La vinculación de estas ideas anteriores con una propuesta ecológica o ambientalista como perspectiva de lectura puede aclararse si tratamos de responder la pregunta ya clásica de Glotfelty: “¿De qué manera nuestras metáforas de la tierra influyen en la forma en que la tratamos?”. O, por decirlo de otra manera, ¿cuáles son nuestras creencias respecto a cómo es la naturaleza, y cómo estas creencias, que modelan comportamientos, han sido a su vez modeladas o construidas por lo que leímos?
La Ecocrítica es la disciplina, multidisciplinar y compleja, que desde hace más treinta años viene desarrollando una intensa labor de vinculación, teórica, crítica y militante, de la literatura con el medio ambiente, habiéndose extendido su radio de acción desde los EEEUU, donde nació, a los cinco continentes. Sin embargo, podríamos afirmar que la presencia o siquiera conocimiento de este enfoque en nuestras instituciones de enseñanza media y superior, en el ámbito hispanoamericano, es apenas anecdótico. La definición ya clásica de la Ecocrítica se la debemos a Cheryll Glotfelty, profesora de la Universidad de Reno: “Dicho de una manera sencilla, la ecocrítica es el estudio de la relación entre la literatura y el medio ambiente físico [que] adopta una aproximación a los estudios literarios centrada en la tierra” ¿De qué habla entonces la Ecocrítca?, a raíz de lo anterior, la Ecocrítica puede estar centrada, a través la lectura, análisis y critica de los textos (literarios o no) en aspectos tan dispares como la extinción de especies, la contaminación, los desastres naturales y la inmigración ambiental, la conexiones entre la justicia ambiental y las clases pobres, vertidos, escapes, ecofeminismo, activismo ambiental…La Ecocrítica nos hace pensar acerca de cómo novelas, poemas, guiones de teatro o televisión, libretos de ópera, letras de canciones, anuncios publicitarios,… conciben nuestro medio natural e inducen en sus receptores comportamientos destructivos o solidarios con él.
Escribe el intelectual argentino Walter Mignolo que “el pensamiento crítico no tiene como fin el conocimiento o comprensión del objeto que se estudia, sino que el conocimiento y la comprensión son los peldaños necesarios para ‘otra cosa’”. Esa ‘otra cosa’ no es más que el deseo de otro mundo posible, en el que se proyecte, desde la perspectiva Ecocrítica, como utopía realizable, la reconstitución de unas relaciones no patológicas del hombre con la Naturaleza. Dentro de estas relaciones restituidas el legítimo aprovechamiento y transformación de los recursos naturales por las necesidades de la vida social moderna no implicaría un desarraigo destructor de ser humano respecto del medio que le aporta alimento y sentido.

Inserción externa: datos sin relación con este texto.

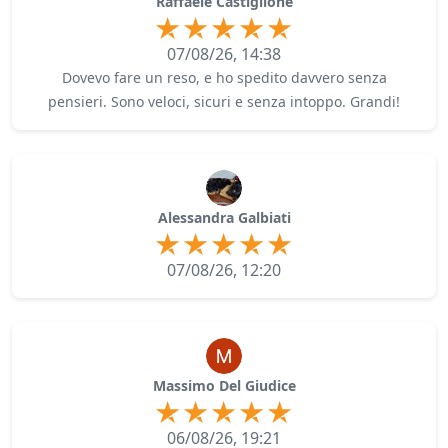
Raffaele Castiglione
07/08/26, 14:38
Dovevo fare un reso, e ho spedito davvero senza
pensieri. Sono veloci, sicuri e senza intoppo. Grandi!
Alessandra Galbiati
07/08/26, 12:20
Massimo Del Giudice
06/08/26, 19:21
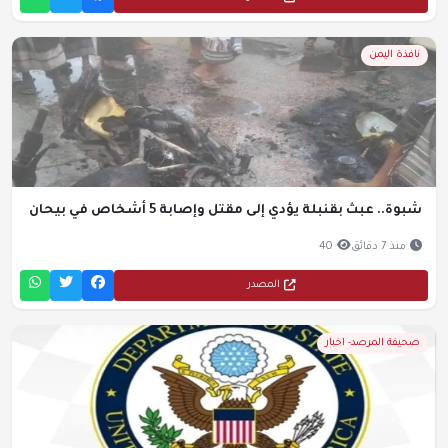
نافذة اليمن
شبوة.. عبث بقنبلة يؤدي إلى مقتل وإصابة 5 أشخاص في بيحان
منذ 7 دقائق
40
المصدر
صحيفة المرصد- اخبار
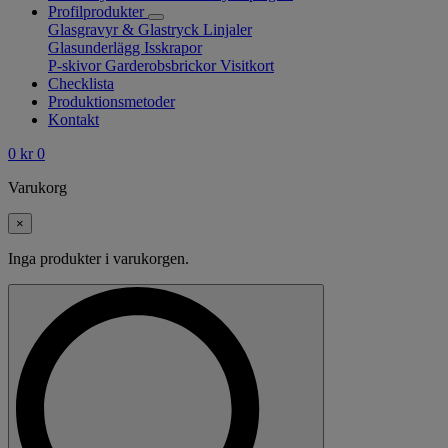
Profilprodukter
Glasgravyr & Glastryck
Linjaler
Glasunderlägg
Isskrapor
P-skivor
Garderobsbrickor
Visitkort
Checklista
Produktionsmetoder
Kontakt
0
kr
0
Varukorg
×
Inga produkter i varukorgen.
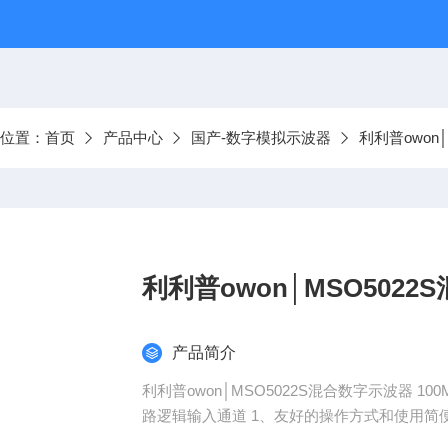
前位置：
首页
产品中心
国产-数字模拟示波器
利利普owon
利利普owon│MSO502
产品简介
利利普owon│MSO5022S混合数字示波器 100
路逻辑输入通道 1、友好的操作方式和使用简便
LCD彩色液晶显示屏，简便地查看数字波形及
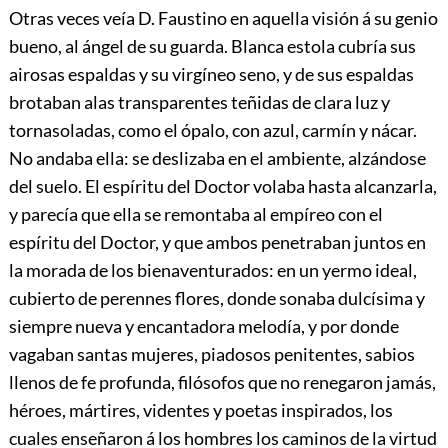
Otras veces veía D. Faustino en aquella visión á su genio
bueno, al ángel de su guarda. Blanca estola cubría sus
airosas espaldas y su virgíneo seno, y de sus espaldas
brotaban alas transparentes teñidas de clara luz y
tornasoladas, como el ópalo, con azul, carmín y nácar.
No andaba ella: se deslizaba en el ambiente, alzándose
del suelo. El espíritu del Doctor volaba hasta alcanzarla,
y parecía que ella se remontaba al empíreo con el
espíritu del Doctor, y que ambos penetraban juntos en
la morada de los bienaventurados: en un yermo ideal,
cubierto de perennes flores, donde sonaba dulcísima y
siempre nueva y encantadora melodía, y por donde
vagaban santas mujeres, piadosos penitentes, sabios
llenos de fe profunda, filósofos que no renegaron jamás,
héroes, mártires, videntes y poetas inspirados, los
cuales enseñaron á los hombres los caminos de la virtud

El literato o lector ecológico, podemos llamarlo así, en tanto ciudadano consciente de su corresponsabilidad y la de los textos con el bienestar de nuestro medio, debería ser consciente de construir nuevas valorizaciones de los productos que elige escribir, analizar o leer y disfrutar, desde una perspectiva contrapuesta a las pulsiones hiperconsumistas del mercado. Esta nueva sensibilidad ecoliteraria habría de estar atenta a otros valores que no son solo los de la belleza formal o el entretenimiento (ambos tan relevantes, desde luego), sino también los de la solidaridad con todas las formas de vida y con los seres no vivos que soportan y posibilitan la vida, y con el anhelo por un mundo mejor. A este propósito, ya no una opción sino una urgencia, los textos también pueden y deben contribuir.